Re: [Intel-xe] [PATCH 1/3] drm/suballoc: Introduce a generic suballocation manager

Christian König <christian.koenig@xxxxxxx> · Wed, 22 Feb 2023 15:20:10 +0100

Am 22.02.23 um 14:54 schrieb Thomas Hellström:
Hi,

On 2/22/23 12:39, Christian König wrote:
Hi Thomas,

Am 22.02.23 um 12:00 schrieb Thomas Hellström:
Hi, Christian,

So I resurrected Maarten's previous patch series around this (the 
amdgpu suballocator) slightly modified the code to match the API of 
this patch series, re-introduced the per-allocation alignment as per 
a previous review comment from you on that series, and made 
checkpatch.pl pass mostly, except for pre-existing style problems, 
and added / fixed some comments. No memory corruption seen so far on 
limited Xe testing.

To move this forward I suggest starting with that as a common drm 
suballocator. I'll post the series later today. We can follow up 
with potential simplifactions lif needed.

I also made a kunit test also reporting some timing information. 
Will post that as a follow up. Some interesting preliminary 
conclusions:

* drm_mm is per se not a cpu hog, If the rb tree processing is 
disabled and the EVICT algorithm is changed from MRU to ring-like 
LRU traversal, it's more or less just as fast as the ring suballocator.

* With a single ring, and the suballocation buffer never completely 
filled (no sleeps) the amd suballocator is a bit faster per 
allocation / free. (Around 250 ns instead of 350). Allocation is 
slightly slower on the amdgpu one, freeing is faster, mostly due to 
the locking overhead incurred when setting up the fence callbacks, 
and for avoiding irq-disabled processing on the one I proposed.

For some more realistic numbers try to signal the fence from another 
CPU. Alternative you can invalidate all the CPU read cache lines 
touched by the fence callback so that they need to be read in again 
from the allocating CPU.

Fences are signalled using hr-timer driven fake "ring"s, so should 
probably be distributed among cpus in a pretty realistic way.

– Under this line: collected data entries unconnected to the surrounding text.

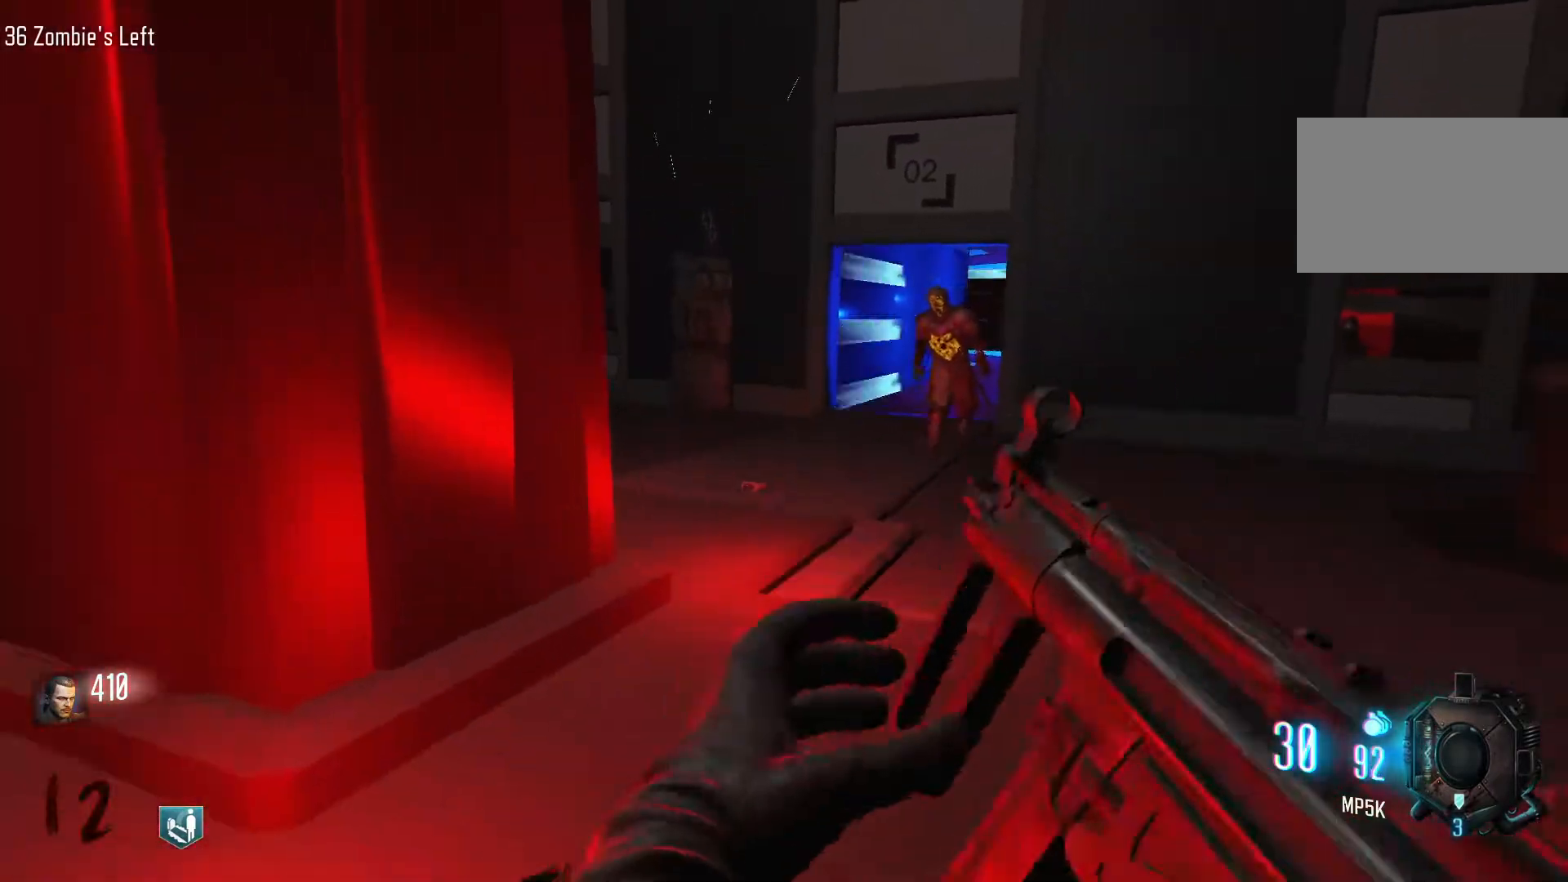
{"keys": ["a", "w"], "mouse": [], "events": [[50, "a", "down"], [283, "s", "up"], [467, "w", "down"]]}
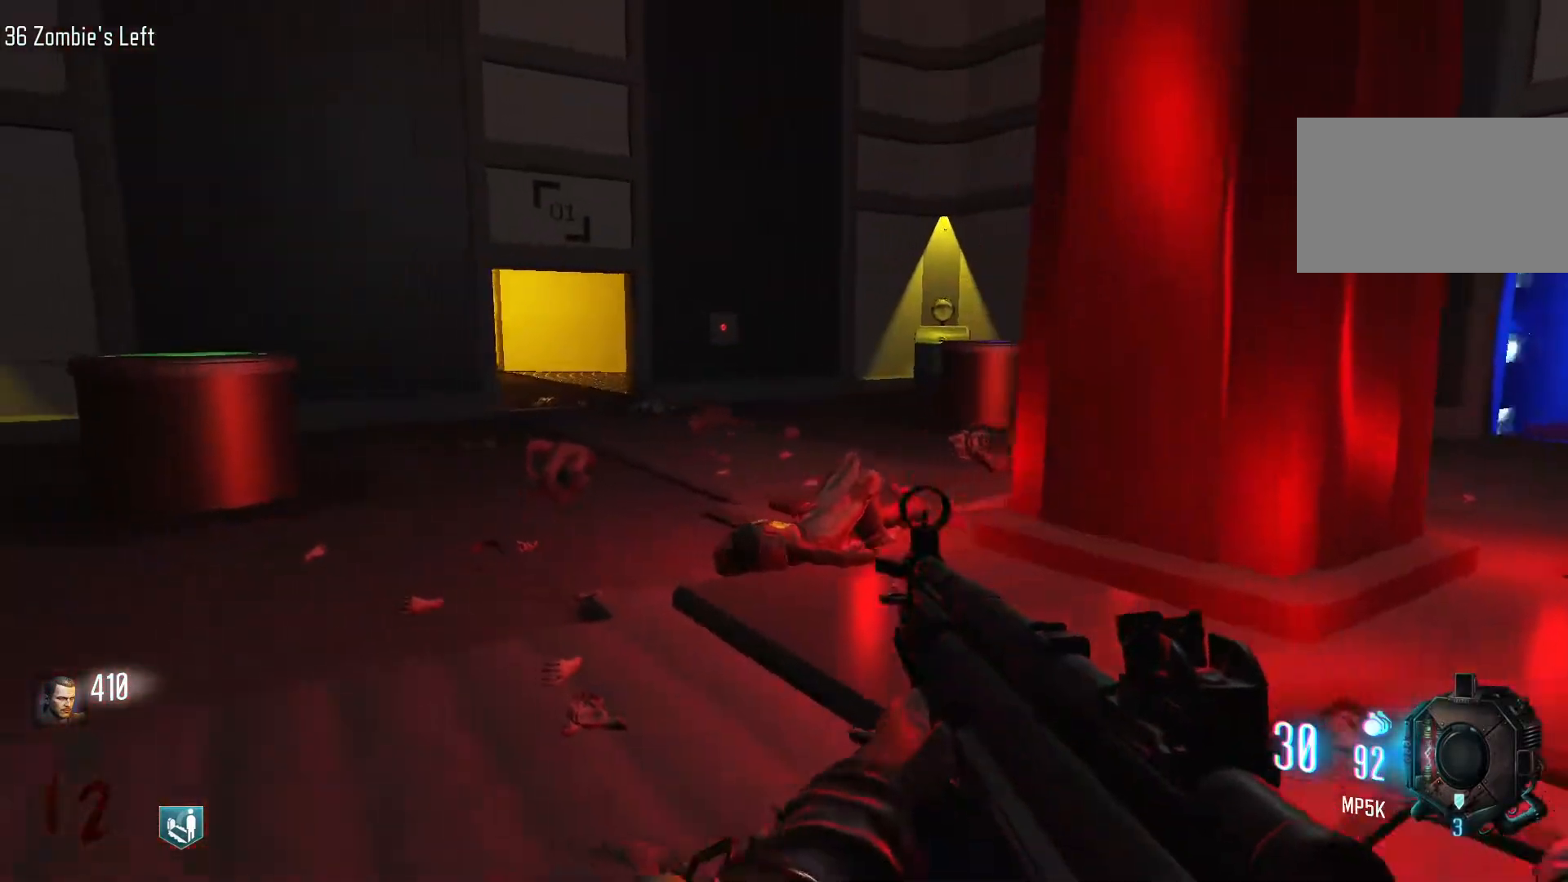
{"keys": ["d", "shift", "w"], "mouse": [], "events": [[17, "a", "up"], [200, "shift", "down"], [300, "d", "down"]]}
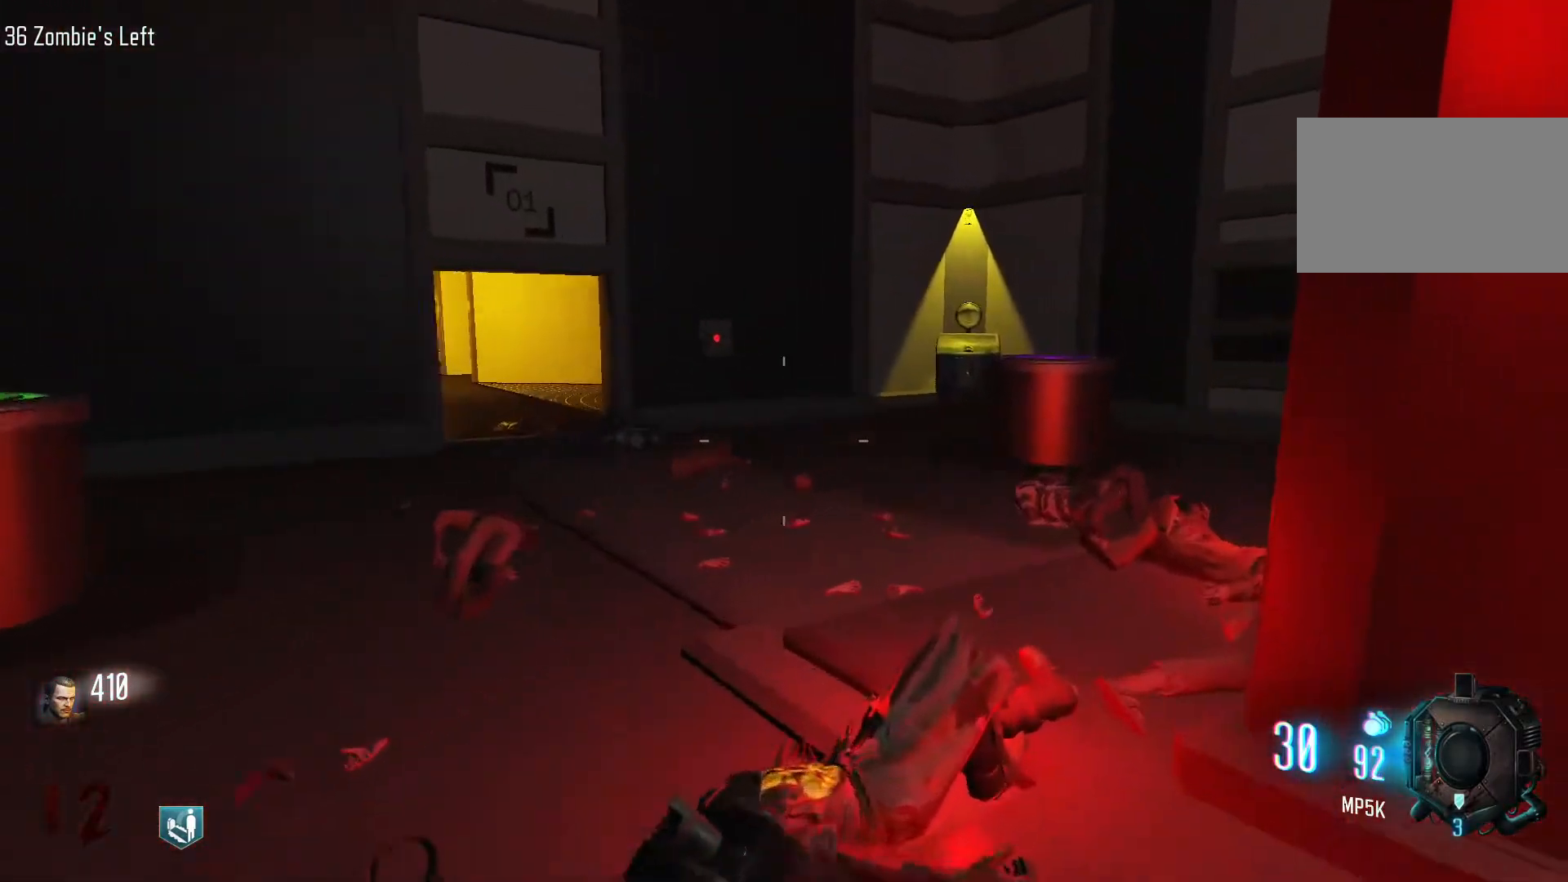
{"keys": ["d"], "mouse": [], "events": [[183, "d", "up"], [450, "d", "down"], [450, "shift", "up"], [450, "w", "up"]]}
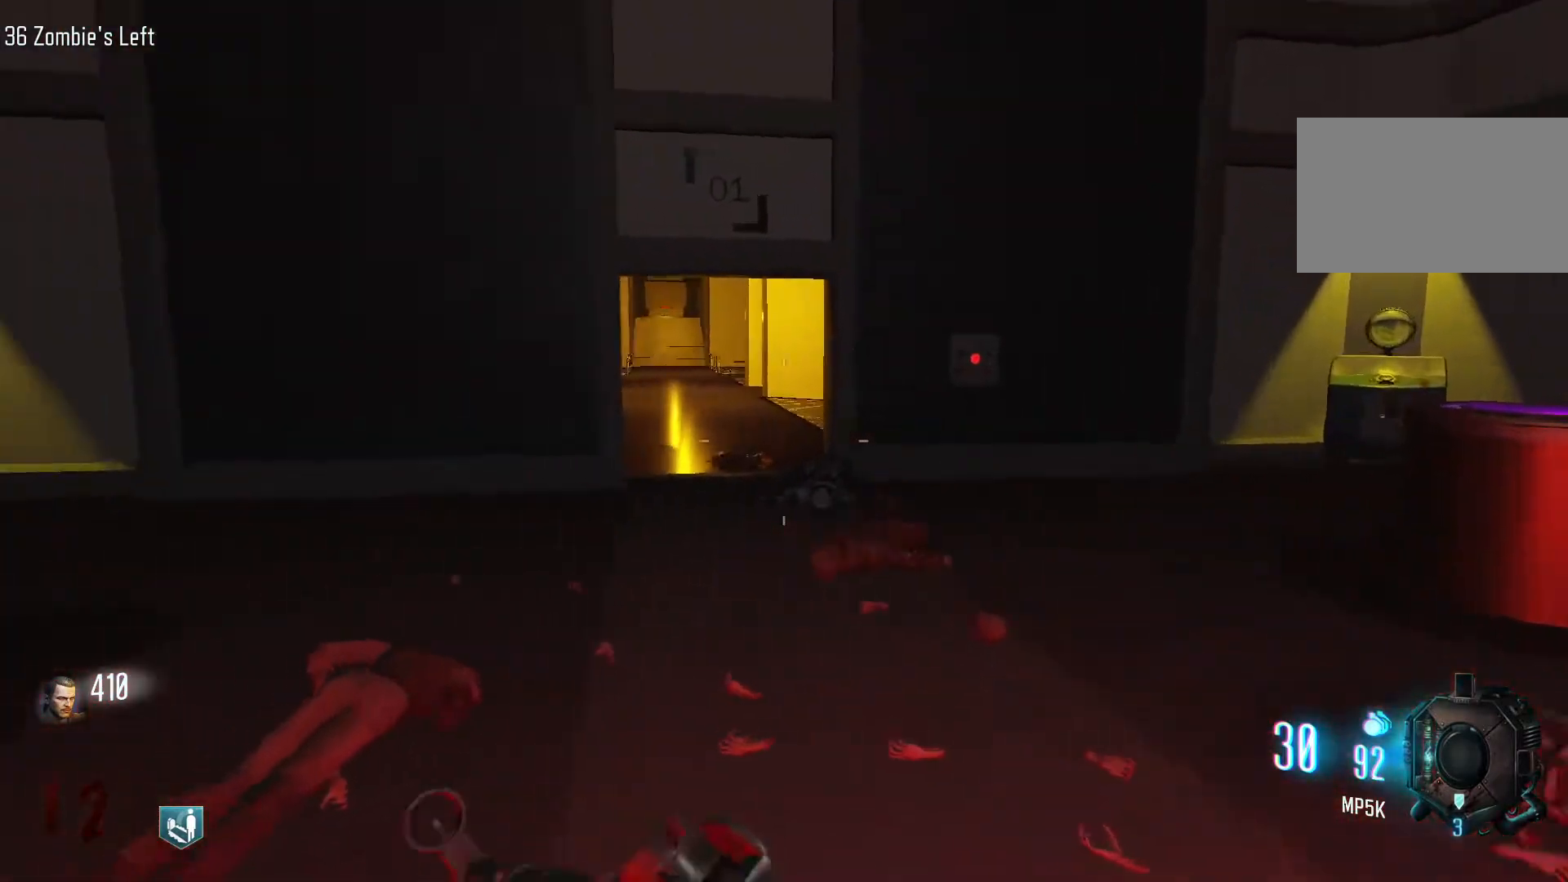
{"keys": ["d", "w"], "mouse": [], "events": [[283, "w", "down"]]}
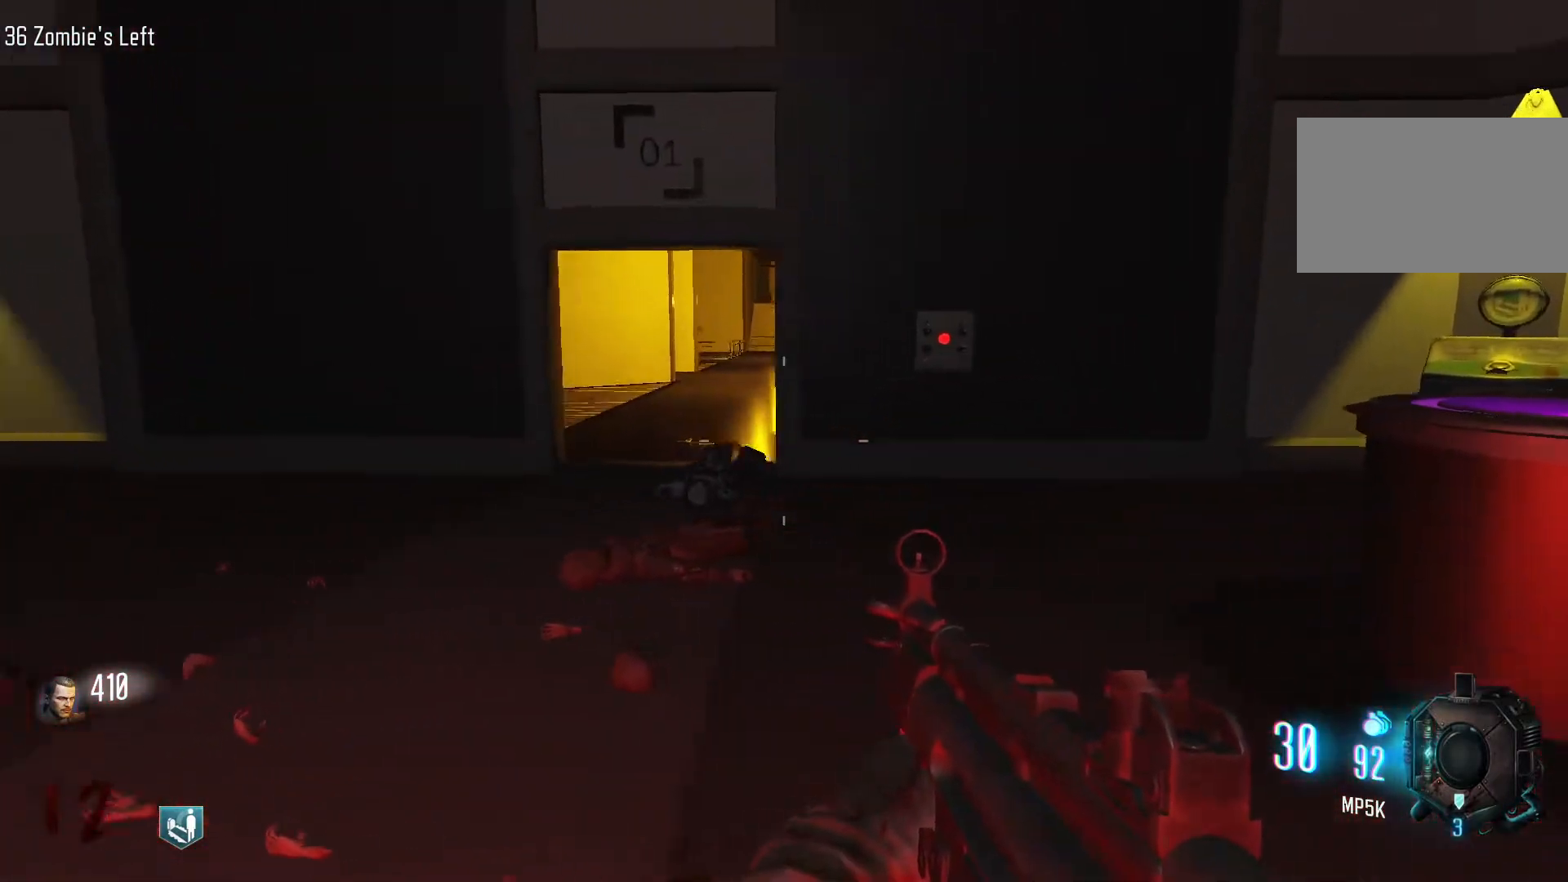
{"keys": ["d"], "mouse": [], "events": [[250, "w", "up"]]}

But 
anyway I agree results obtained from that kunit test can and should be 
challenged before we actually use them for improvements.

I would double check that. My expectation is that hr-timers execute by 
default on the CPU from which they are started.

* With multiple rings and varying allocation sizes and signalling 
times creating fragmentation, the picture becomes different as the 
amdgpu allocator starts to sleep/throttle already round 50% - 75% 
fill. The one I proposed between 75% to 90% fill, and once that 
happens, the CPU cost of putting to sleep and waking up should 
really shadow the above numbers.

So it's really a tradeoff. Where IMO also code size and 
maintainability should play a role.

Also I looked at the history of the amdgpu allocator originating 
back to Radeon 2012-ish, but couldn't find any commits mentioning 
fence callbacks nor problem with those. Could you point me to that 
discussion?

Uff that was ~10 years ago. I don't think I can find that again.

OK, fair enough. But what was the objective reasoning against using 
fence callbacks for this sort of stuff, was it unforeseen locking 
problems, caching issues or something else?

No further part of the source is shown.